ICC Outreach Coordinator Maria Kamara told Capital FM News on Friday that the Security Council only has authority to defer cases for a period of 12 months, according to Article 16 of the Rome Statute.
“No investigation or prosecution may be commenced or proceeded with under this Statute for a period of 12 months after the Security Council, in a resolution adopted under Chapter VII of the Charter of the United Nations, has requested the court to that effect; that request may be renewed by the council under the same conditions,” Kamara indicated.
Kenya’s Permanent Representative to the UN Macharia Kamau last Friday sent a letter requesting the Security Council to ask the ICC to terminate proceedings against President Uhuru Kenyatta, his deputy William Ruto and former Kass FM presenter Joshua arap Sang, arguing the cases were a threat to Kenya’s national security and undermined the country’s sovereignty.
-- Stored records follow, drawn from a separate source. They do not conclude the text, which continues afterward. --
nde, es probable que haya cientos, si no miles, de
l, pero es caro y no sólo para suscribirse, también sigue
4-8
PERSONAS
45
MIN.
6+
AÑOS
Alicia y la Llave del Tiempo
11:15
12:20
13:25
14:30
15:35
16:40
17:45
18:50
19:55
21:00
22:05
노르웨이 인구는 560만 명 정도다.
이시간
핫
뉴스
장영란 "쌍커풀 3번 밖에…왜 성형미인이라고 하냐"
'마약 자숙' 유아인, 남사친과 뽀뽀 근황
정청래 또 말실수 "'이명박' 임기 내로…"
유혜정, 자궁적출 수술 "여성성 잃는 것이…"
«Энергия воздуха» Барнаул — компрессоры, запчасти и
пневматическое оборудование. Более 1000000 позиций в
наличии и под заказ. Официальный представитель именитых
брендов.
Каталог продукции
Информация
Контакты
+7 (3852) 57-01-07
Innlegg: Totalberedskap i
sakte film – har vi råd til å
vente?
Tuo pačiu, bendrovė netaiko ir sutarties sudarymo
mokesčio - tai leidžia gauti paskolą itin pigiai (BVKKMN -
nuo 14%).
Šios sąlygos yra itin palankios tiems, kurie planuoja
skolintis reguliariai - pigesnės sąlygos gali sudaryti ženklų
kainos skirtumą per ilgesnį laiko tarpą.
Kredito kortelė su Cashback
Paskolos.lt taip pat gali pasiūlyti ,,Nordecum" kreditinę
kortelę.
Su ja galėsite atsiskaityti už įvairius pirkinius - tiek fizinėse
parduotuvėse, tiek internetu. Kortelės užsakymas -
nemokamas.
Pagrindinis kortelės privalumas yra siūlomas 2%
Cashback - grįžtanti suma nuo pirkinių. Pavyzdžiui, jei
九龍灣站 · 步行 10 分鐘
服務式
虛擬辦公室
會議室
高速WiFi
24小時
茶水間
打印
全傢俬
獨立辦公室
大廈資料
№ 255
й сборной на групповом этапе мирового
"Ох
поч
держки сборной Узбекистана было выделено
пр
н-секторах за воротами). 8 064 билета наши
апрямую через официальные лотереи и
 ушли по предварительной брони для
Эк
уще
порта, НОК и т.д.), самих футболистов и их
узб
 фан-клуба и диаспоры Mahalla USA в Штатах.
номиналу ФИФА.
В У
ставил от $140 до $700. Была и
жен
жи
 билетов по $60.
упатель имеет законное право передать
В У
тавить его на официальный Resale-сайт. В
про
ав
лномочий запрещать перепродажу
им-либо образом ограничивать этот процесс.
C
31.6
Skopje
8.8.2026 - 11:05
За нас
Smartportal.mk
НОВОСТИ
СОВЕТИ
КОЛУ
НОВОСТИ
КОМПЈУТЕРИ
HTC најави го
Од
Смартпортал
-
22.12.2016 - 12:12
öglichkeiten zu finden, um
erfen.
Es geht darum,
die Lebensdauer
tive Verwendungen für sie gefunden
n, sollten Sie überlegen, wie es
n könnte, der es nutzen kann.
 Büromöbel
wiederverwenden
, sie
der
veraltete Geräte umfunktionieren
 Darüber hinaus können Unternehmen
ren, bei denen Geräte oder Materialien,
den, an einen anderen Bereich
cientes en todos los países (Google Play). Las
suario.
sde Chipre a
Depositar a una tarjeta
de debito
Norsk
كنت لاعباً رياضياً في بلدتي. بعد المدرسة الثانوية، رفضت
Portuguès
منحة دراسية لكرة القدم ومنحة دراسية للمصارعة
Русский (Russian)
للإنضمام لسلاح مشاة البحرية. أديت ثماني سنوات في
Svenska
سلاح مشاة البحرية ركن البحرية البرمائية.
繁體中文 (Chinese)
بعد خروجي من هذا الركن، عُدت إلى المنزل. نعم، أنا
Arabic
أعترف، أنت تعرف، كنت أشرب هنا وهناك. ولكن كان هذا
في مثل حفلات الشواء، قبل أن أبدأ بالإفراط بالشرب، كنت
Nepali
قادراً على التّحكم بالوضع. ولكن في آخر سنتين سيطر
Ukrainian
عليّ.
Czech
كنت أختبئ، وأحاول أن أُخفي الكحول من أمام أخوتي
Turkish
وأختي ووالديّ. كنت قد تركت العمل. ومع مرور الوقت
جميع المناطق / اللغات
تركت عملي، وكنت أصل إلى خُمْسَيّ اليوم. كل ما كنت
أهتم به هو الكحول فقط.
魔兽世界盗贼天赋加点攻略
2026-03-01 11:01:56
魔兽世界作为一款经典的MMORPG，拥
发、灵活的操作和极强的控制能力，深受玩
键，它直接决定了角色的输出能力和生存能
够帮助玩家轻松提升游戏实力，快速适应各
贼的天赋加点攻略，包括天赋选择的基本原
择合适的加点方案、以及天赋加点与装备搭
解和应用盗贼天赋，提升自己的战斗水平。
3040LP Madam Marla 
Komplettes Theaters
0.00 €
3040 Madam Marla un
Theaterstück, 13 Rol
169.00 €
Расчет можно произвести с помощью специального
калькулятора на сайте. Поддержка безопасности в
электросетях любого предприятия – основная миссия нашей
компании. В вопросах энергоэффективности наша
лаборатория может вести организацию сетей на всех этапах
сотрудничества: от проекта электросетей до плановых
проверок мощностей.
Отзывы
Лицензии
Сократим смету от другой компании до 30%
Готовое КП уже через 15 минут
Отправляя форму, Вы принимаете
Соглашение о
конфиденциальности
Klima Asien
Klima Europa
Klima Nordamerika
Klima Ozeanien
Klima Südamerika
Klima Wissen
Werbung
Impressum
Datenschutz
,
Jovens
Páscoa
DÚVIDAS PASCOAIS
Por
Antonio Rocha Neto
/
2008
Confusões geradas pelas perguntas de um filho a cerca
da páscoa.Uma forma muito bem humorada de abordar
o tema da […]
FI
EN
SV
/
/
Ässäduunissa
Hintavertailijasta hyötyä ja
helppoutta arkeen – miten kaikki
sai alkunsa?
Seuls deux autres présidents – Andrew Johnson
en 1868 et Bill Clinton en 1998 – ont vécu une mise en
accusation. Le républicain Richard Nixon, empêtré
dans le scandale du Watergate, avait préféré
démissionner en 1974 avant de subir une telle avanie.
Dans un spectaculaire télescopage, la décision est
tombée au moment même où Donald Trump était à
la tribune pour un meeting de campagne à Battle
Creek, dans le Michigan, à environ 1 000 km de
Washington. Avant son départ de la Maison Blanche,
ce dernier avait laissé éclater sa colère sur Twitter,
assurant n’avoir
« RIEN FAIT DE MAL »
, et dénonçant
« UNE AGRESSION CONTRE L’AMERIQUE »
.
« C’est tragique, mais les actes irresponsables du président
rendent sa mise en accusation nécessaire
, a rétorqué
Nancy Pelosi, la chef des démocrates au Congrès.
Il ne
Kamau also said ICC should leave Kenya alone to allow Kenyatta and Ruto to lead the new government.
However on Thursday, Ruto through his lawyer Karim Khan distanced the deputy president from the letter, saying it did not represent government policy or his personal wishes.
He said Ruto and President Kenyatta had made a commitment to honour international institutions and also cooperate with The Hague-based court to clear their names.
Sang through his lawyer Katwa Kigen also disowned the application by the envoy saying he was not consulted when the plea was drafted.
Like Ruto and Kenyatta, Kigen said his Sang was ready to stand full trial to prove his innocence.
He said Sang will not look for other alternative routes but follow the dual court proceedings.
Kamau, in the letter, described the ICC cases as a voice of external forces and termed the investigations as shoddy as the prosecution evidence and witnesses lacked credibility.
ICC Prosecutor Fatou Bensouda was quoted by the Daily Nation saying that Kenya had made “unfounded and incorrect” claims in urging it to end the cases facing the three
Fatou Bensouda described Kenya’s appeal to the UN Security Council last week as “a backdoor attempt to politicise the judicial processes” of the ICC the newspaper said.
Noting that she has not received a copy of the May 2 letter sent to the council by Kamau, Bensouda said she was speaking in response to earlier comments made to the council by Rwanda’s ambassador.